広島市出身の被爆2世で両耳が聞こえない作曲家として知られる佐村河内守(さむらごうち・まもる)さん(50)の楽曲を特定の別の人物が作っていた問題で、「佐村河内さんのゴーストライターを18年間やっていた」と名乗り出た桐朋学園大非常勤講師の新垣隆(にいがき・たかし)さん(43)が6日、東京都内で記者会見した。「影武者」を告白した新垣氏の口から語られた「真相」とは-。

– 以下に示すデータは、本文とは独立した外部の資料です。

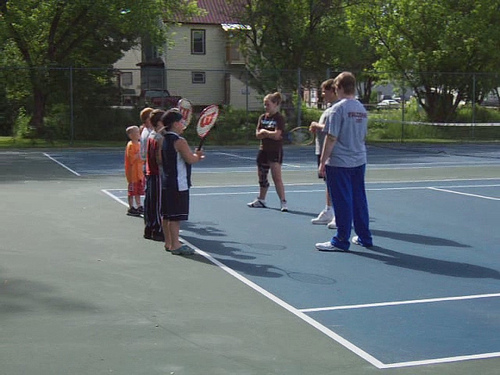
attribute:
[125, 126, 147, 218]
boy — small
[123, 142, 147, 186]
shirt — orange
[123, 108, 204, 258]
boys — a group of four, learning tennis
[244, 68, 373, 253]
adults — a group of three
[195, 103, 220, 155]
racquet — wilson brand, red, black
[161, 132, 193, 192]
tank top — blue, white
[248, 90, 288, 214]
woman — young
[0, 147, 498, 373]
tennis court — blue, green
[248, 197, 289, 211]
tennis shoes — white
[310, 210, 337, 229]
tennis shoes — white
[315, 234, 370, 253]
tennis shoes — white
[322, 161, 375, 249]
pants — blue, blue in color, long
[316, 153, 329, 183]
shorts — blue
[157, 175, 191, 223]
shorts — blue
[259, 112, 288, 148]
t-shirt — brown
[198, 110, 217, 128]
w — red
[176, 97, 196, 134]
racquet — wilson brand, red, black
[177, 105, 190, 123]
w — red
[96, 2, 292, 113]
house — in the background, yellow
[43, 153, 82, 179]
line — white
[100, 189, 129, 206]
line — white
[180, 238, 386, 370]
line — white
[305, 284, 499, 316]
line — white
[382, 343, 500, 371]
line — white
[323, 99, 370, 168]
t-shirt — gray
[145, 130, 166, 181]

〈会見は午後2時半に始まった。報道陣から激しいカメラのフラッシュがたかれるなか、新垣氏はグレーのスーツ姿で登場した。6日発売の「週刊文春」に記事を発表したノンフィクション作家の神山典士氏らも同席。主催者が冒頭、会見に至るまでの経緯を説明した後、新垣氏が準備してきたコメントを読み上げた〉
新垣氏「私は、佐村河内守さんと出会ったときから18年にわたり、彼の代わりに曲を書き続けてきました。佐村河内さんが世間を欺いて曲を発表していると知りながら、指示されるまま曲を作り続けた私は、佐村河内さんの共犯者です。障害をお持ちの方々、また、彼の言葉を信じて曲を聴いてくださった多くの方々、見事な演奏をしてくださった演奏家の皆様、本当に申し訳ございませんでした。

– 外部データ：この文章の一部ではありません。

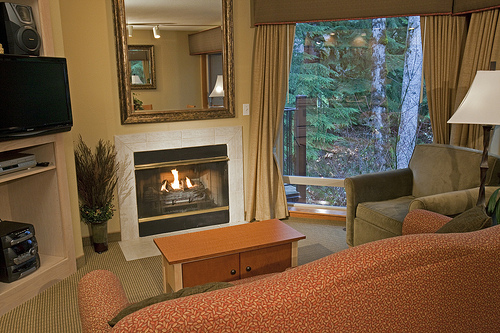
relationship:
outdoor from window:
[282, 18, 426, 210] [249, 4, 477, 211]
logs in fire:
[145, 162, 225, 207] [131, 152, 253, 222]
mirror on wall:
[112, 2, 236, 122] [63, 4, 258, 229]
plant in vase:
[71, 130, 139, 261] [69, 200, 123, 263]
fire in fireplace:
[155, 164, 206, 203] [104, 116, 258, 246]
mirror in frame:
[112, 2, 236, 122] [113, 4, 129, 116]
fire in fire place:
[155, 164, 206, 203] [117, 126, 249, 256]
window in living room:
[282, 17, 433, 212] [6, 7, 480, 330]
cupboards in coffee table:
[178, 245, 306, 275] [112, 211, 341, 293]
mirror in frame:
[123, 15, 232, 125] [116, 56, 132, 107]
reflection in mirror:
[137, 4, 175, 112] [116, 33, 271, 141]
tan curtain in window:
[247, 25, 289, 215] [296, 23, 423, 188]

当初は軽い気持ちで曲を書くことを引き受けていました。彼を通じて私の曲が世の中に受け入れられたことが、うれしかったことは否めません。しかし、彼が世間に知られるにつれ、この関係が世の中に明らかになってしまうのではないか、と不安を抱くようになりました。そしてこれ以上、自分の好きな音楽で世間を欺きたくないという気持ちが、私の中で大きくなってきました。